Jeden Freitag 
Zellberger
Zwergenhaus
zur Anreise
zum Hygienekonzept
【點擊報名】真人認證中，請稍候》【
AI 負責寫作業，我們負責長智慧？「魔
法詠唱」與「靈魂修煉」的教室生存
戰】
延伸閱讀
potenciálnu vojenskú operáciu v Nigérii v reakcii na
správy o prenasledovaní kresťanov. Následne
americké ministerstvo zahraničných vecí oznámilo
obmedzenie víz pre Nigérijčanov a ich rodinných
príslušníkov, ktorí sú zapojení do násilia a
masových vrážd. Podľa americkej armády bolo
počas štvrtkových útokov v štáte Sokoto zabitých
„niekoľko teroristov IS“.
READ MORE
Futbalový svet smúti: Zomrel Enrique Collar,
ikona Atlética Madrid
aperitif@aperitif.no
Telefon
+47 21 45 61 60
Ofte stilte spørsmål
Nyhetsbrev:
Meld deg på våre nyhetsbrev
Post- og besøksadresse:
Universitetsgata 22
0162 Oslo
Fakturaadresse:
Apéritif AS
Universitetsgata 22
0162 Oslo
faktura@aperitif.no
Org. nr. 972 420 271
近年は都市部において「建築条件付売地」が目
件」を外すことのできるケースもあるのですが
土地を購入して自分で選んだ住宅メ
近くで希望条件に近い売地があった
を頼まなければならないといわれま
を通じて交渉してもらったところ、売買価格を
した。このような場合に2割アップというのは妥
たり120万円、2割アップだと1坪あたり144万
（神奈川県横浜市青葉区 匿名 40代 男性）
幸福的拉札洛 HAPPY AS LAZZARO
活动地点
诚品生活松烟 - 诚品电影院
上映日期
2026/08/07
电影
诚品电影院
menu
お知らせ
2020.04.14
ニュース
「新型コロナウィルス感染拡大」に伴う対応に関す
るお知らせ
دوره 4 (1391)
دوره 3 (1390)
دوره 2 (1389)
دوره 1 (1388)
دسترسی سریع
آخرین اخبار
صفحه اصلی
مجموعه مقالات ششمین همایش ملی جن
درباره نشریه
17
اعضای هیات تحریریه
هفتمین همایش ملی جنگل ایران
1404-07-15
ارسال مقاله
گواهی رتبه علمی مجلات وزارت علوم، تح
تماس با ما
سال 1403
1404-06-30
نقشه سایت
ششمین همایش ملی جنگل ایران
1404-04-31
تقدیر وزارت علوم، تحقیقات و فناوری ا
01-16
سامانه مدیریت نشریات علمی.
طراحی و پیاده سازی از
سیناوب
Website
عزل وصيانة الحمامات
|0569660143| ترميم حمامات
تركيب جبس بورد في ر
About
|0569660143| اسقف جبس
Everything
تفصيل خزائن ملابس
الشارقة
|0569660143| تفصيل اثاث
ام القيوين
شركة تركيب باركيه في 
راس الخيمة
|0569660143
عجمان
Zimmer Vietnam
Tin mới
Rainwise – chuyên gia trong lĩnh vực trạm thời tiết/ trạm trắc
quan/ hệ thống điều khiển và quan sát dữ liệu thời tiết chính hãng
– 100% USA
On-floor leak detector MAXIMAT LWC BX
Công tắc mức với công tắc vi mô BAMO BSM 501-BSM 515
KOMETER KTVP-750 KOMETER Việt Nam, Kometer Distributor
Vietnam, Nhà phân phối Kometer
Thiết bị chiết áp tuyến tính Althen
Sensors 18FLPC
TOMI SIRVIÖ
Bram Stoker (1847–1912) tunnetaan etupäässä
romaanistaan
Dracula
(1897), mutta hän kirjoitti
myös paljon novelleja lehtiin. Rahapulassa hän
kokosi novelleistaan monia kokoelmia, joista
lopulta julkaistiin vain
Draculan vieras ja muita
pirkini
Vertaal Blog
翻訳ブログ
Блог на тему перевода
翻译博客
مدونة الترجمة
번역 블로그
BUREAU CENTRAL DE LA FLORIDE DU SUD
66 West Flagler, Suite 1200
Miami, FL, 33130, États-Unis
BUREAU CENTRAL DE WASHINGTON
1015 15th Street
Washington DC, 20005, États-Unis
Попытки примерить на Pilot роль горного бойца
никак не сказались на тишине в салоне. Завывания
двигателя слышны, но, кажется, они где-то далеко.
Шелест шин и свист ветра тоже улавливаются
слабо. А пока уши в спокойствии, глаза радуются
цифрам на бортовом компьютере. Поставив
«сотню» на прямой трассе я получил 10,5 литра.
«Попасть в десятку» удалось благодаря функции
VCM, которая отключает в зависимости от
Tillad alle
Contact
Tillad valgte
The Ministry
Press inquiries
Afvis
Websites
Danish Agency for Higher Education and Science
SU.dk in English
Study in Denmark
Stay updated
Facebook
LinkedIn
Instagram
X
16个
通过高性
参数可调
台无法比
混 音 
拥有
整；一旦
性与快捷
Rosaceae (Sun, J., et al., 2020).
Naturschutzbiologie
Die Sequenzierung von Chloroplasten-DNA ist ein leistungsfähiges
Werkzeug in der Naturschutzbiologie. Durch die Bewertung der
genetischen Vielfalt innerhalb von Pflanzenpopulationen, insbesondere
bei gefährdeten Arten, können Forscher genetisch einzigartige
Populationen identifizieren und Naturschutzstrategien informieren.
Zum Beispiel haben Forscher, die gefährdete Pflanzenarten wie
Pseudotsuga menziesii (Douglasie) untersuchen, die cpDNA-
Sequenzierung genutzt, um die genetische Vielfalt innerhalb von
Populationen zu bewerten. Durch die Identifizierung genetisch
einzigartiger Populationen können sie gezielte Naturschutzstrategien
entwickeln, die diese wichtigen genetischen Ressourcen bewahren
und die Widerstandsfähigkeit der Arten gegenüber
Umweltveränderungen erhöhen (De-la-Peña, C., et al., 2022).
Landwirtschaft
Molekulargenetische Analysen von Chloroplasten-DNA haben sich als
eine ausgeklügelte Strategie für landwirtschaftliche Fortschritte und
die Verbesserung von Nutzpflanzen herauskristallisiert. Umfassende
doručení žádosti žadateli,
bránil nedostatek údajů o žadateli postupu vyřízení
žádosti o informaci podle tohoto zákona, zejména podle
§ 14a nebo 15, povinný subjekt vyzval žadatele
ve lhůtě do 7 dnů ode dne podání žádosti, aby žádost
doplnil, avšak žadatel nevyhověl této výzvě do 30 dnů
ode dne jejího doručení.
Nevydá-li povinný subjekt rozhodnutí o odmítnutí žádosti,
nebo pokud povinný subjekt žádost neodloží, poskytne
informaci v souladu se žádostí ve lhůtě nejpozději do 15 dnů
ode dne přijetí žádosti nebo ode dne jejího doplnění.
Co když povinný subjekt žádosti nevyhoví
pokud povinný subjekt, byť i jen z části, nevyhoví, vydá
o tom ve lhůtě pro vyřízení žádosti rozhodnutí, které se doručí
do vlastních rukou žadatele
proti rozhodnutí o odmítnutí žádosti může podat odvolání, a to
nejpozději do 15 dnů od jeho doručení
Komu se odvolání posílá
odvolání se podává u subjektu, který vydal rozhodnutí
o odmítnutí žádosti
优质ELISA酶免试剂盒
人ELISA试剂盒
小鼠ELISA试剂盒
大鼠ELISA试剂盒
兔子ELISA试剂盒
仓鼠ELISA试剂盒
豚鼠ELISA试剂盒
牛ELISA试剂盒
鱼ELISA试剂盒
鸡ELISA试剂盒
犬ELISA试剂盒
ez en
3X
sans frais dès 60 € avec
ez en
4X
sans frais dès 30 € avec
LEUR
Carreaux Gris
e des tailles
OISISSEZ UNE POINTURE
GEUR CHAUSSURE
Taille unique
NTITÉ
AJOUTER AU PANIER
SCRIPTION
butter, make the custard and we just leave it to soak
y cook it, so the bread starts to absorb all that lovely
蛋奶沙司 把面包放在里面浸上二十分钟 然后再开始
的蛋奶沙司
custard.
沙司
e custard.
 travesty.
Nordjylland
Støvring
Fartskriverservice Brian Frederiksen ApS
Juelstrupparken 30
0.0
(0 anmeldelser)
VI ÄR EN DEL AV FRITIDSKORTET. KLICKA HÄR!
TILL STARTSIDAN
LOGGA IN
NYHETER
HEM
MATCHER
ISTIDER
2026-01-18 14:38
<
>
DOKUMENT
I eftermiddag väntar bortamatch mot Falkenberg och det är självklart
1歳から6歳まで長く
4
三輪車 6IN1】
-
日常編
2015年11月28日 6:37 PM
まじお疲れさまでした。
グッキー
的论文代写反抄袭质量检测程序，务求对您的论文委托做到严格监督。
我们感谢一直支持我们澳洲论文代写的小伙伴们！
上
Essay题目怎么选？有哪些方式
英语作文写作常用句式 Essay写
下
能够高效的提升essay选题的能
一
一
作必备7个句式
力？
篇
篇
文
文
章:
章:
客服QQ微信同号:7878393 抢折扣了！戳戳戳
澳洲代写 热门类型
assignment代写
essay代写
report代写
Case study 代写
☆ ☆ ☆ ☆ ☆ ☆ ☆
◆ REQUEST
Reproduce the lines of the records above, beginning at the start of the records and ending at the line that contains "Futbalový svet smúti: Zomrel", with both ends included.

◆ OUTPUT OF THE EXERCISE
Jeden Freitag 
Zellberger
Zwergenhaus
zur Anreise
zum Hygienekonzept
【點擊報名】真人認證中，請稍候》【
AI 負責寫作業，我們負責長智慧？「魔
法詠唱」與「靈魂修煉」的教室生存
戰】
延伸閱讀
potenciálnu vojenskú operáciu v Nigérii v reakcii na
správy o prenasledovaní kresťanov. Následne
americké ministerstvo zahraničných vecí oznámilo
obmedzenie víz pre Nigérijčanov a ich rodinných
príslušníkov, ktorí sú zapojení do násilia a
masových vrážd. Podľa americkej armády bolo
počas štvrtkových útokov v štáte Sokoto zabitých
„niekoľko teroristov IS“.
READ MORE
Futbalový svet smúti: Zomrel Enrique Collar,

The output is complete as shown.